(Zu erledigen) Schreiben Sie bitte den Textauszug zur Geschäftsführerhaftung in der Eigenverwaltung vollständig und wortgetreu ab.

── Textauszug

Gut ist auch die Maßgabe, dass der Sanierungsberater regelmäßig in die Geschäftsführung gehen soll (Rn. 38) Ich würde sogar sagen, er muss. Seit der Entscheidung des BGH vom 26.4.2018 haften Geschäftsleiter den Beteiligten analog §§ 60, 61 InsO, wenn im Insolvenzverfahren der Gesellschaft Eigenverwaltung angeordnet wird. Die bisherigen Geschäftsführer, denen die Besonderheiten der Insolvenzordnung und die speziellen Pflichten im Insolvenzverfahren nicht geläufig sind, können daher gar nicht allein die Verantwortung tragen. Würde der CRO unterhalb der Geschäftsführungsebene agieren, müsste man den anderen Geschäftsführern wegen der Haftung von Eigenverwaltung abraten. Die Rolle des versierten und erfahrenen Sanierungsberaters ist nochmals wichtiger geworden; er sollte daher grundsätzlich Verwaltererfahrung, jedenfalls einschlägige Expertise haben (Rn. 54).

Konsequenz des Urteils ist m.E. auch, dass in der Eigenverwaltung agierende Geschäftsführer den Umfang ihrer D&O-Versicherung einer näheren Prüfung unterziehen sollten (siehe dazu meinen Beitrag „BGH verschärft persönliche Haftung des Geschäftsleiters bei Eigenverwaltung im Insolvenzverfahren“ https://directors-and-officers-versicherung.com).

────
── Bereitgestelltes Material

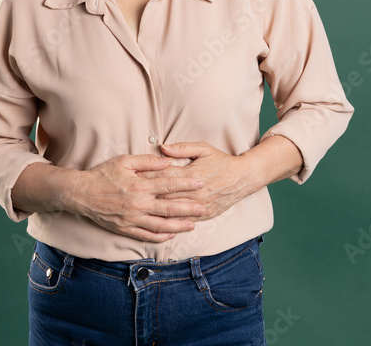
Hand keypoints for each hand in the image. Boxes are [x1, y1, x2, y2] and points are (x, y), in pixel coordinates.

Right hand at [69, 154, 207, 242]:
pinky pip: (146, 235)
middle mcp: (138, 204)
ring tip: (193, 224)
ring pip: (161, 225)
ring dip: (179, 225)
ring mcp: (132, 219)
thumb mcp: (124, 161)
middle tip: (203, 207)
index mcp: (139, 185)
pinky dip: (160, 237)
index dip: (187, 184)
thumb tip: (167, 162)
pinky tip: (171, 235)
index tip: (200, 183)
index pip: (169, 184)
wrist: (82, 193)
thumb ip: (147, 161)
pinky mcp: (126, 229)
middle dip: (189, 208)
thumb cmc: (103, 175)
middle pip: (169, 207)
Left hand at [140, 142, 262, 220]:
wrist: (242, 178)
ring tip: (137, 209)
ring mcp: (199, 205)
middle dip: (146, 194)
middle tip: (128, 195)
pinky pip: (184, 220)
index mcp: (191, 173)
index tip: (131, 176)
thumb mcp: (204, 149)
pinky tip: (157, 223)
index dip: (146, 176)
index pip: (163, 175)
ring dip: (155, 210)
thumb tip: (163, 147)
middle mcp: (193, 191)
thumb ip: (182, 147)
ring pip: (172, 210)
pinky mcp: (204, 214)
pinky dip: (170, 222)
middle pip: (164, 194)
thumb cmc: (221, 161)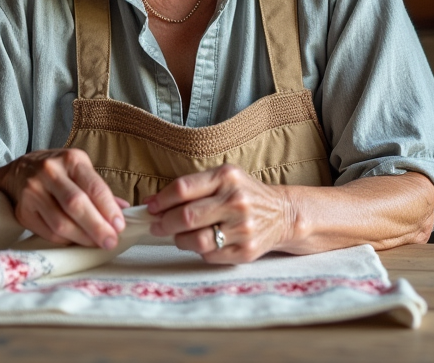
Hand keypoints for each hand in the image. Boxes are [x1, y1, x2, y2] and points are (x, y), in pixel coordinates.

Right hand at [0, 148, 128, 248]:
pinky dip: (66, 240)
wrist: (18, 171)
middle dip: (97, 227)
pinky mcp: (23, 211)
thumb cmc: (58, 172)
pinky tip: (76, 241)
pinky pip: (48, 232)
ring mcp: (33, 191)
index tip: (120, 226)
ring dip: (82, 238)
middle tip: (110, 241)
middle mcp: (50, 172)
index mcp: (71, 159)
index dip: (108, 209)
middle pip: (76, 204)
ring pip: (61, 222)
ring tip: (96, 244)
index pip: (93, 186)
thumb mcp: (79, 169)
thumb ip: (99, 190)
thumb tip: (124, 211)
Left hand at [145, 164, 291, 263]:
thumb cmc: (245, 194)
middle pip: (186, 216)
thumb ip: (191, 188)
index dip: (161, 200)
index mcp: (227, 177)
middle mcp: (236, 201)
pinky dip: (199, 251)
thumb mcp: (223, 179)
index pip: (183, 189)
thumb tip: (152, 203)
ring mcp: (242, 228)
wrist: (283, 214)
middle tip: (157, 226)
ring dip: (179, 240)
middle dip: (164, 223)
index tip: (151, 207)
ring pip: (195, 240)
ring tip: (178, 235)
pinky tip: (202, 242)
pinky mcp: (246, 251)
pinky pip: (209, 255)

────
── Bereitgestelltes Material

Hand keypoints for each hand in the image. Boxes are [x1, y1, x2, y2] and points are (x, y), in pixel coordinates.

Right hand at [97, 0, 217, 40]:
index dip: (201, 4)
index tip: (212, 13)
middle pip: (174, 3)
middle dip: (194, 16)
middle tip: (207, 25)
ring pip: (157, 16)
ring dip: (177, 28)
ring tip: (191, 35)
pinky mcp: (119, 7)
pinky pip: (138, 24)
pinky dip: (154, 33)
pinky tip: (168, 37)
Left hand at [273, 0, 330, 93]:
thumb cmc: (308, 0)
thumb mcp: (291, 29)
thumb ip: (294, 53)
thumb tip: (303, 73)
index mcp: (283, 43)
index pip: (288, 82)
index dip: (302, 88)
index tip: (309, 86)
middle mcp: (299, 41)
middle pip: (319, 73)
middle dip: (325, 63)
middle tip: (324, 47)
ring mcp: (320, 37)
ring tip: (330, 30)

────

(Antwort)
Gut ist auch die Maßgabe, dass der Sanierungsberater regelmäßig in die Geschäftsführung gehen soll (Rn. 38) Ich würde sogar sagen, er muss. Seit der Entscheidung des BGH vom 26.4.2018 haften Geschäftsleiter den Beteiligten analog §§ 60, 61 InsO, wenn im Insolvenzverfahren der Gesellschaft Eigenverwaltung angeordnet wird. Die bisherigen Geschäftsführer, denen die Besonderheiten der Insolvenzordnung und die speziellen Pflichten im Insolvenzverfahren nicht geläufig sind, können daher gar nicht allein die Verantwortung tragen. Würde der CRO unterhalb der Geschäftsführungsebene agieren, müsste man den anderen Geschäftsführern wegen der Haftung von Eigenverwaltung abraten. Die Rolle des versierten und erfahrenen Sanierungsberaters ist nochmals wichtiger geworden; er sollte daher grundsätzlich Verwaltererfahrung, jedenfalls einschlägige Expertise haben (Rn. 54).

Konsequenz des Urteils ist m.E. auch, dass in der Eigenverwaltung agierende Geschäftsführer den Umfang ihrer D&O-Versicherung einer näheren Prüfung unterziehen sollten (siehe dazu meinen Beitrag „BGH verschärft persönliche Haftung des Geschäftsleiters bei Eigenverwaltung im Insolvenzverfahren“ https://directors-and-officers-versicherung.com).